Aku mencuci tangan, menatap cermin.
"Apa sih yang ada dipikiranku, bisa-bisanya aku menuruti kemauan Alvaro yang memintaku bersamanya hari ini. Mengapa aku tak bisa menolak hal itu, seharusnya aku bisa" sedikit melamun tentang sikapku pada Alvaro saat ini.
Aku kembali ke meja.
"Sudah?"
"Iya.."
"Yuk, aku sudah selesai bayar juga, aku ingin mengajak kamu nonton.."
"Alvaro.. aku tidak bisa.."
"Hanya menonton.. apa salahnya?"
"Hal lain please.."
"Apa dong.. kehotel?"
"Apa maksudmu?" Aku mencubitnya pelan.
"Aww.. ya aku bercanda, jangan marah gitu dong" sambil mengusap lengannya yg kucubit tadi.
"Main ice skating?"
"Aku tidak bisa sungguh" aku memang tidak bisa bermain ice skating.

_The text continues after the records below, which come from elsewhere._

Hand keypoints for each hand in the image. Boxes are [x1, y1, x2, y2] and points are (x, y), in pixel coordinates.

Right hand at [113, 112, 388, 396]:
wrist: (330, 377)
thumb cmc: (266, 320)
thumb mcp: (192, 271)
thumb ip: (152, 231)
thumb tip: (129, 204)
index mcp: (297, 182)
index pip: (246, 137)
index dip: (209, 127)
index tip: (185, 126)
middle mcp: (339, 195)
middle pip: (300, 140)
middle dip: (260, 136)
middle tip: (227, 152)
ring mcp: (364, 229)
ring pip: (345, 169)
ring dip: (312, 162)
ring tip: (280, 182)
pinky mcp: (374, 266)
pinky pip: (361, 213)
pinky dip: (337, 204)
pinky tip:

"Kalau begitu kita coba, aku akan mengajarkanmu, ini akan lebih mudah sungguh" Alvaro menyakinkan.
"Tidak itu akan membuatku konyol" aku malu.
"Konyol bagaimana, ayoklah.."
"Tidak ada hal lain gitu?"
"Saat ini hanya itu pilihannya"
"Arrgghh... kenapa aku harus mengikutimu" kami pergi ketempat yang dituju dan meninggalkan restoran.
Kami jalan beriringan sambil mengobrol sedikit tentang masa lalu kami, astaga aku merasa Alvaro sedang mengingatkan aku tentang dulu yang pernah kita alami, hatiku terusik karenanya. Membuatku merasakan lagi hal yang pernah membuat kita begitu dekat. Merasakan lagi cinta yang pernah tumbuh untuknya.